# Best Cub for pulling?



## Ingersoll444 (Sep 17, 2003)

Well, I have found that most people feel the CC's are the best GT's for tractor pulls. What would be the best model for that job? Also cost would be a factor, so I would be looking for the best, and a OK price. 

Just kinda a thought for down the road. I went to a GT pull last summer, and everyone seemed to have a GREAT time. Figure one of these days, maybe build one up. Or I guess I could use my Moms old JD112, when we retire it, but that is belt drive, and would probably not work as good. Any thoughts??


----------



## ducati996 (Dec 27, 2003)

I'm not into the pulling arena but I have seen many 125 Hydro's in the field ( of course modified) similar models with the hydro are very popular as well

Ducati996


----------



## Ingersoll444 (Sep 17, 2003)

> _Originally posted by ducati996 _
> *I'm not into the pulling arena but I have seen many 125 Hydro's in the field ( of course modified) similar models with the hydro are very popular as well
> 
> Ducati996 *


I always thought a gear drive tractor was better then a hydro when it came to GT pulling?


----------



## ducati996 (Dec 27, 2003)

To do:
1. Transcribe the stretch of the forum thread on Cub tractors for pulling from "# Best Cub for" through "good. Any thoughts??".
2. Pick up the forum thread on Cub tractors for pulling where it stops and write what follows.

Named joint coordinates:
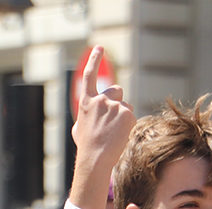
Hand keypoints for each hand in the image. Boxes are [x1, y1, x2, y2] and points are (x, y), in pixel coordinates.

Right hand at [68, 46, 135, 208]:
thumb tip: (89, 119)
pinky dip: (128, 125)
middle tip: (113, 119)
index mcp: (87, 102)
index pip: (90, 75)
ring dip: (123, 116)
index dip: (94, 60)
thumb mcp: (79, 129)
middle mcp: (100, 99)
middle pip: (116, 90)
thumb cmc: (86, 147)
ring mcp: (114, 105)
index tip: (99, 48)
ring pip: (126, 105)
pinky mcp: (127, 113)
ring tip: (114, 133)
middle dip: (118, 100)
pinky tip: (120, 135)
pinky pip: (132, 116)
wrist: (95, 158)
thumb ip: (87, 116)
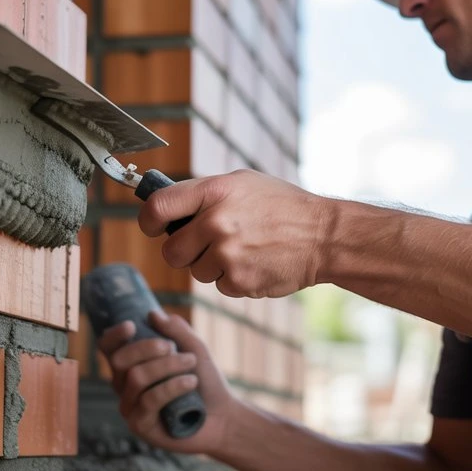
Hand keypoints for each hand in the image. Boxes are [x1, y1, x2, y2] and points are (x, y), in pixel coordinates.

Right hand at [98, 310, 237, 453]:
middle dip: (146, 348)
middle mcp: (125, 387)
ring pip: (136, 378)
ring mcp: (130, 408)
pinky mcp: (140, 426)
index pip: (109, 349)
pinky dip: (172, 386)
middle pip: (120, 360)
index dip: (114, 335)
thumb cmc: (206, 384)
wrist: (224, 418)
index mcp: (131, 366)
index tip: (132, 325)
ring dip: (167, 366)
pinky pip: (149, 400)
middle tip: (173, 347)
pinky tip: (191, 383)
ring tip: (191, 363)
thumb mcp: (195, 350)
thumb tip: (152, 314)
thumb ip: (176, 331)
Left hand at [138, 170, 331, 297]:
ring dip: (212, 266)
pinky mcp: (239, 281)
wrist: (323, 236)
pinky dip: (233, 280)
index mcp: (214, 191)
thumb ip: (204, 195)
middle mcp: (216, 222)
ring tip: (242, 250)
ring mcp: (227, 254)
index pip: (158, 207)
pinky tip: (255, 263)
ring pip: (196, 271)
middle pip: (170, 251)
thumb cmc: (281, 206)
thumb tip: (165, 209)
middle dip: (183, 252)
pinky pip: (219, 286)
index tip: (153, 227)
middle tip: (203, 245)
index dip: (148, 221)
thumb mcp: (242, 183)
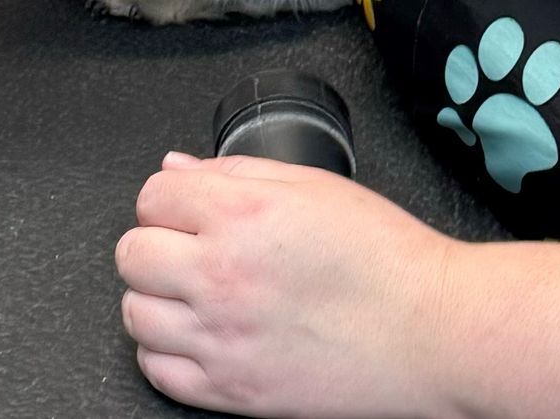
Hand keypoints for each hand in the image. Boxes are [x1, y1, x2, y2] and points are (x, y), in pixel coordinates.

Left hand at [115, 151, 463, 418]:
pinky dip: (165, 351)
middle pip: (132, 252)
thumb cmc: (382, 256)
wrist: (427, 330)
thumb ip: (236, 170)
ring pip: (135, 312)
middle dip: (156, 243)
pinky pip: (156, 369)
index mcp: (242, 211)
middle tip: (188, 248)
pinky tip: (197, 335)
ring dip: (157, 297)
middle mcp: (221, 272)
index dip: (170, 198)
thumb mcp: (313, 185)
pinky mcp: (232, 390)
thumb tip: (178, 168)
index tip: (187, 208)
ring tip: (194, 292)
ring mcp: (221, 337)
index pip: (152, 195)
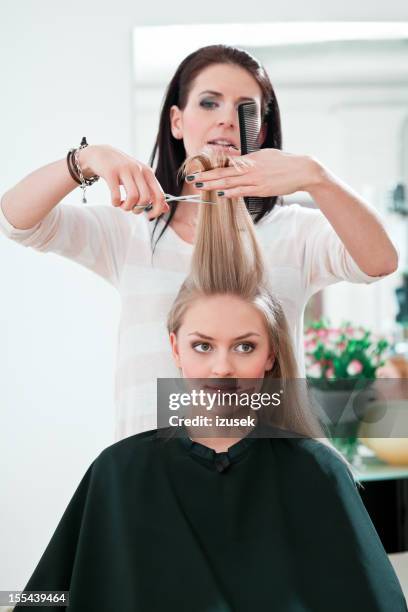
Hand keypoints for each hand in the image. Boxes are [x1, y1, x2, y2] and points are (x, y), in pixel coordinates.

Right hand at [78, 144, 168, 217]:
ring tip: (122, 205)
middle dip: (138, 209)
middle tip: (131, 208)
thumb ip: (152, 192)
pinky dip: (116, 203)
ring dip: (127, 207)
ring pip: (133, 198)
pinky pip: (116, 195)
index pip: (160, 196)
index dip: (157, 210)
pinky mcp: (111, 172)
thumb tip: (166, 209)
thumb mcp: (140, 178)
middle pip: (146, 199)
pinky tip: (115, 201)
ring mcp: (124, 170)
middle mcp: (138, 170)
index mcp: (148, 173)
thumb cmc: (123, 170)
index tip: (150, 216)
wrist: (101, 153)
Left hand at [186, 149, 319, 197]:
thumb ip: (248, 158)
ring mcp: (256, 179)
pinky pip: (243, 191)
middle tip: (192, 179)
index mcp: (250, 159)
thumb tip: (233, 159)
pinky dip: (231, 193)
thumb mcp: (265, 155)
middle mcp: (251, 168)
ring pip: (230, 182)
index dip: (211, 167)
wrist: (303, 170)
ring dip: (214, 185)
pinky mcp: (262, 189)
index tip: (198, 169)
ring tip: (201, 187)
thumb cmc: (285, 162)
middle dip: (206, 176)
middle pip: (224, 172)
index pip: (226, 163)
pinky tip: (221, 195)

* * *

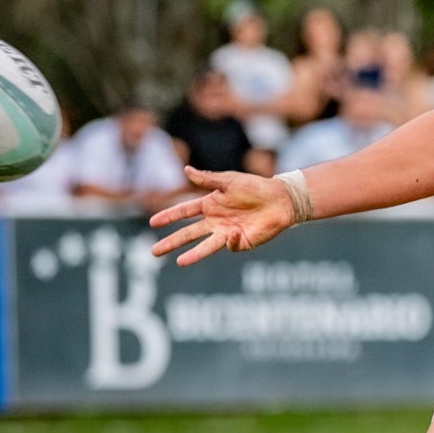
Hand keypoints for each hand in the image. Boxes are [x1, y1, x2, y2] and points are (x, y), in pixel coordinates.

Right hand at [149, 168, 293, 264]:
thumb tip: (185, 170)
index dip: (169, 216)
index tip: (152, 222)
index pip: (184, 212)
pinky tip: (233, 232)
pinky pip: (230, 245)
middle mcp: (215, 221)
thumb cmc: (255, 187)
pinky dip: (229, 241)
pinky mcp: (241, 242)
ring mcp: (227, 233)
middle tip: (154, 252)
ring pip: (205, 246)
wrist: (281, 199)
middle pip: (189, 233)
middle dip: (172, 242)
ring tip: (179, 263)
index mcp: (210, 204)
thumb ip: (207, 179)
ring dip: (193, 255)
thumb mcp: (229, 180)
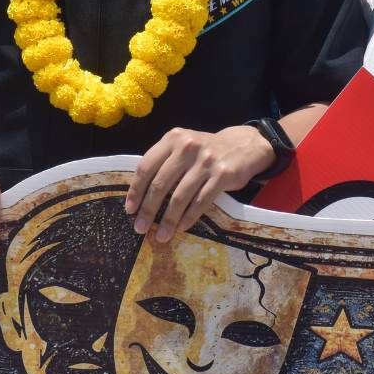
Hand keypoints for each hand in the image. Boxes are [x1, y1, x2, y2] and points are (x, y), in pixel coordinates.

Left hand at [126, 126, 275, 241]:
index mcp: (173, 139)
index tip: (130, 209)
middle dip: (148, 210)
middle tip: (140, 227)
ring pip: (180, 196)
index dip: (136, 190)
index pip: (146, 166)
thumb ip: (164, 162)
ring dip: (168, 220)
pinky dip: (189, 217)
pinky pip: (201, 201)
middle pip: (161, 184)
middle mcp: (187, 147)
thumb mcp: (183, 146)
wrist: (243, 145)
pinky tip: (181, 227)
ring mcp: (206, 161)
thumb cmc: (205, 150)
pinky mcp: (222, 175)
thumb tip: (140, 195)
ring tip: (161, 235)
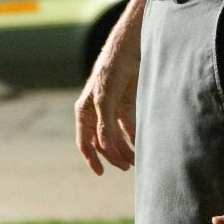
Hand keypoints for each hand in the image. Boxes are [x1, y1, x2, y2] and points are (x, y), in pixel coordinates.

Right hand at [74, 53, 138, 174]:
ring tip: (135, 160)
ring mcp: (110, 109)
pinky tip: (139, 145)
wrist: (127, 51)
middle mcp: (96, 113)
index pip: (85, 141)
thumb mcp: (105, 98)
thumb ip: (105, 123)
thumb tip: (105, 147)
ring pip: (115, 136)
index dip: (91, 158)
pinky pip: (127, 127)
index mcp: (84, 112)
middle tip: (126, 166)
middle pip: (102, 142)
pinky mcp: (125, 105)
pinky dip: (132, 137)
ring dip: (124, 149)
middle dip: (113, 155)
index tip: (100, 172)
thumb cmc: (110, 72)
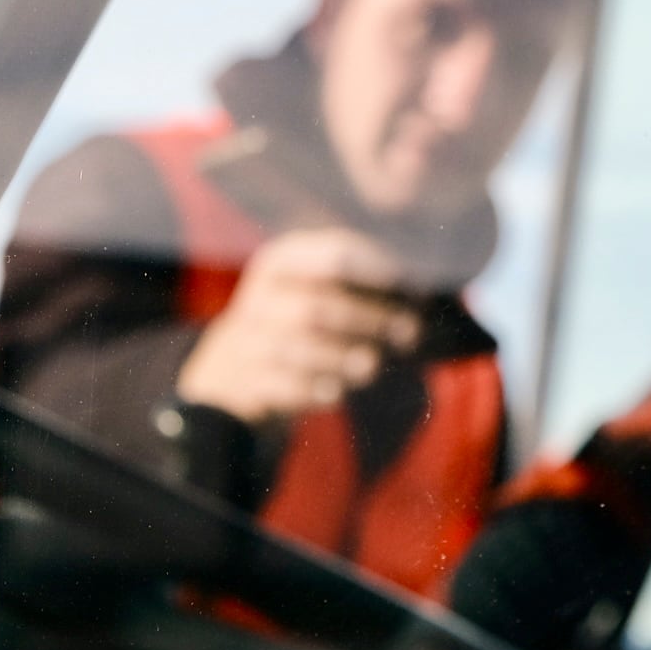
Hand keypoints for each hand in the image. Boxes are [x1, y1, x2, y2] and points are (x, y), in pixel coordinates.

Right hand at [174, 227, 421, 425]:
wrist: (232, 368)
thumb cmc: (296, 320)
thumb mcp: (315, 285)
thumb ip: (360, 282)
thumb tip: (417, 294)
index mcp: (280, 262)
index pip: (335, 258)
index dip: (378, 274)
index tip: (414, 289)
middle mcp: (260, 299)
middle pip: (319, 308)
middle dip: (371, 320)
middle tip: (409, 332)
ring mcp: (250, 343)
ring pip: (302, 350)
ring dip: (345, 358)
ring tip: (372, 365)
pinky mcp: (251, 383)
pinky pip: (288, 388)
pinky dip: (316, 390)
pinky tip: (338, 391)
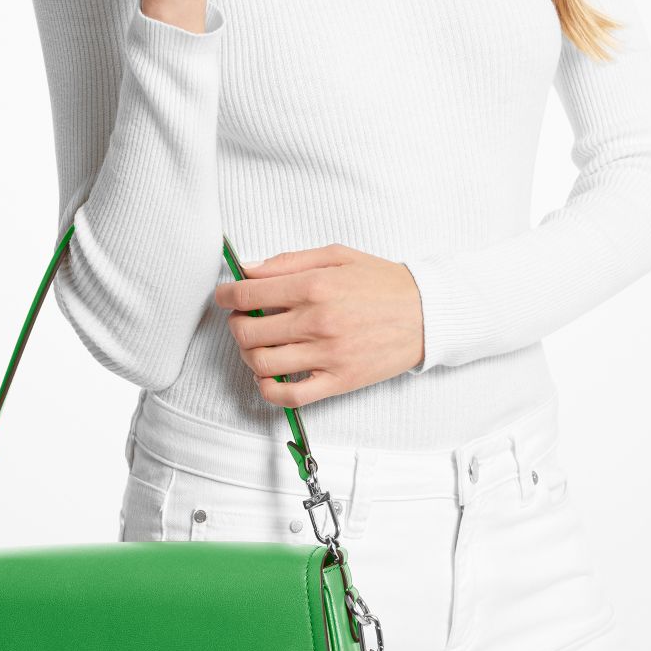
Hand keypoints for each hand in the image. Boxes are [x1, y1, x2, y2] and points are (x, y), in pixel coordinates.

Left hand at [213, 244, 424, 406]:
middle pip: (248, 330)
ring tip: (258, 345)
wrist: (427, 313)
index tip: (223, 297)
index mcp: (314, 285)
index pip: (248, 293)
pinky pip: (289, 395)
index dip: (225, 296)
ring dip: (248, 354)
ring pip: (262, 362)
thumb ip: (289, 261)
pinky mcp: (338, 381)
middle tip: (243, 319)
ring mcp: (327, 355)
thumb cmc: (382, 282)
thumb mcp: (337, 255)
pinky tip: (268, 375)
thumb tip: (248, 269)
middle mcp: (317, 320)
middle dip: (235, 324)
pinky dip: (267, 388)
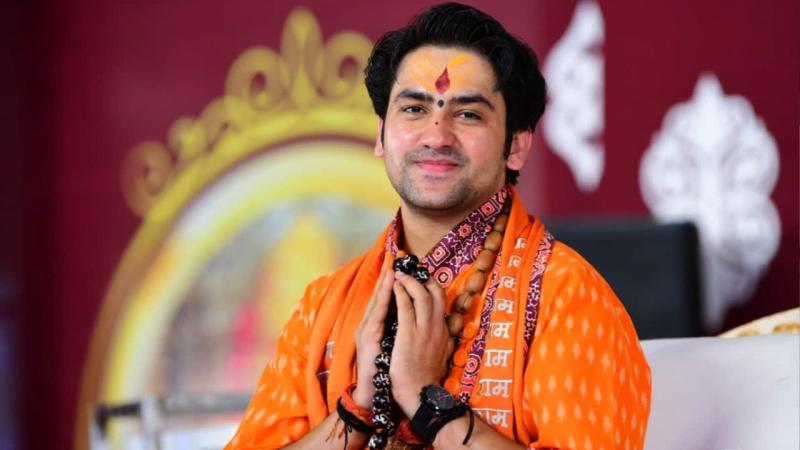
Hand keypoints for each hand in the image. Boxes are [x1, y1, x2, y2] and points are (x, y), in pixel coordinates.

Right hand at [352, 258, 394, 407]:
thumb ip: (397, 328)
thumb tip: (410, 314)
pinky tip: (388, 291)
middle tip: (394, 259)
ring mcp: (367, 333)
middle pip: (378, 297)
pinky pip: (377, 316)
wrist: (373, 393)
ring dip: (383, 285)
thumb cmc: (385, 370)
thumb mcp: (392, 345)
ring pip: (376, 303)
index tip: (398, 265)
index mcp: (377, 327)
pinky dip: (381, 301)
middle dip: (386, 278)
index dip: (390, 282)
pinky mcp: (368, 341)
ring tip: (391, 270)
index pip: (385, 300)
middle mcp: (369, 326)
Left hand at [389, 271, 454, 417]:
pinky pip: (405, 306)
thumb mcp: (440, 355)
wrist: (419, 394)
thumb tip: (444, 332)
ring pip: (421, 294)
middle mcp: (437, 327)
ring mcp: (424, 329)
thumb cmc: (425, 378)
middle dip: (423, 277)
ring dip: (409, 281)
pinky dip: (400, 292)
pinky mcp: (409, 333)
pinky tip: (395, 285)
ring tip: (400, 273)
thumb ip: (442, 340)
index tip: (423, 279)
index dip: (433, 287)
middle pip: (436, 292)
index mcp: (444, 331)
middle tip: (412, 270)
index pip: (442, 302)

...

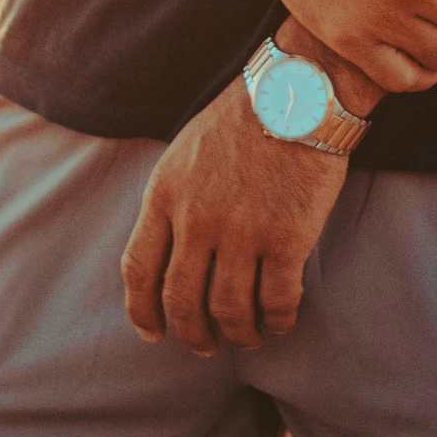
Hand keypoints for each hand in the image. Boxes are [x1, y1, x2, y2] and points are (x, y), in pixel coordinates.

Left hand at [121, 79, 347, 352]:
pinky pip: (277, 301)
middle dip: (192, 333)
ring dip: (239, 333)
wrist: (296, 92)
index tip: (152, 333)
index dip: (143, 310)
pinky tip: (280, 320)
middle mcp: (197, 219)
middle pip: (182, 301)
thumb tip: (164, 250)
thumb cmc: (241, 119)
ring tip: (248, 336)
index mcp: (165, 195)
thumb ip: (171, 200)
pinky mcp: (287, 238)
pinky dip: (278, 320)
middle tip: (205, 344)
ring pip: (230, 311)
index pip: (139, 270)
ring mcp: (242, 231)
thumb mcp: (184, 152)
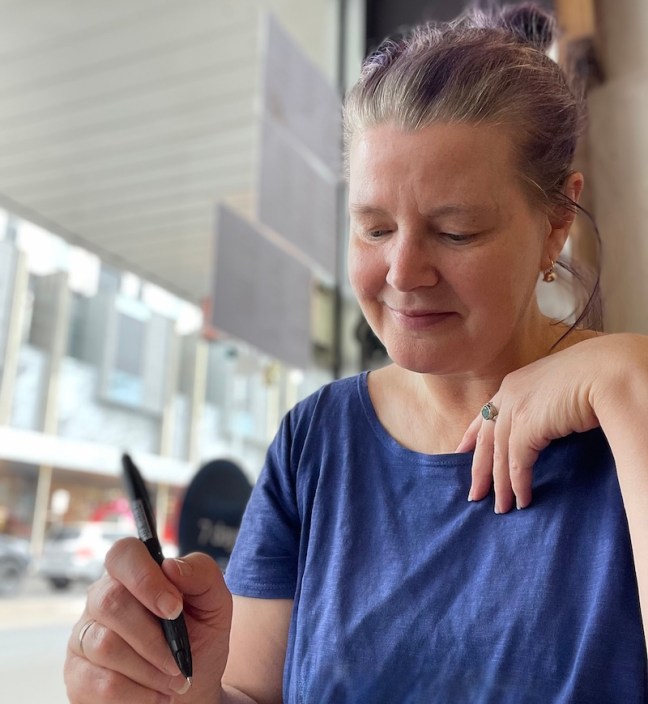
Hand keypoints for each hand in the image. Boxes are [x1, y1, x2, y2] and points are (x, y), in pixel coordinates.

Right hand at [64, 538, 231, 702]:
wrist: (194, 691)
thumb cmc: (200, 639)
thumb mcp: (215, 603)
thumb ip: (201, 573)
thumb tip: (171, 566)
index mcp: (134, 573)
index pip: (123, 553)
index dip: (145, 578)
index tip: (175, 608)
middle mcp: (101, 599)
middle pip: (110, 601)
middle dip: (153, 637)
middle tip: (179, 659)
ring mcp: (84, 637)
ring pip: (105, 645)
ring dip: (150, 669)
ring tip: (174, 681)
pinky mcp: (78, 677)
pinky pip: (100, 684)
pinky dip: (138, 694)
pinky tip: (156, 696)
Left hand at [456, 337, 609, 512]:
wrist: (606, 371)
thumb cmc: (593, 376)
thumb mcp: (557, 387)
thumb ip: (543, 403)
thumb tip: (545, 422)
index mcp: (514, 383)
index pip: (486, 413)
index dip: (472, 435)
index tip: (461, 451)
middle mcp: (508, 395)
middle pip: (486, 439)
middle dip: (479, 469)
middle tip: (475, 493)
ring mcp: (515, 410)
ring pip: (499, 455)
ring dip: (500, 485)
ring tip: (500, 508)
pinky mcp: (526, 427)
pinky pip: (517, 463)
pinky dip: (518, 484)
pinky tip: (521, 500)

Exercise results:
1.
# Best Cub for pulling?



## Ingersoll444 (Sep 17, 2003)

Well, I have found that most people feel the CC's are the best GT's for tractor pulls. What would be the best model for that job? Also cost would be a factor, so I would be looking for the best, and a OK price. 

Just kinda a thought for down the road. I went to a GT pull last summer, and everyone seemed to have a GREAT time. Figure one of these days, maybe build one up. Or I guess I could use my Moms old JD112, when we retire it, but that is belt drive, and would probably not work as good. Any thoughts??

2.
I follow your logic regarding gears....apparently hydros offer advantages, and seem to take abuse better.....
If someone cares to learn more about the pulling arena, see the following link...personally I like things that go a little faster than a tractor for racing purposes  

http://www.ihcubcadet.com/cgi-bin/forum/discus.cgi


----------



## Ingersoll444 (Sep 17, 2003)

> _Originally posted by ducati996 _
> *I follow your logic regarding gears....apparently hydros offer advantages, and seem to take abuse better.....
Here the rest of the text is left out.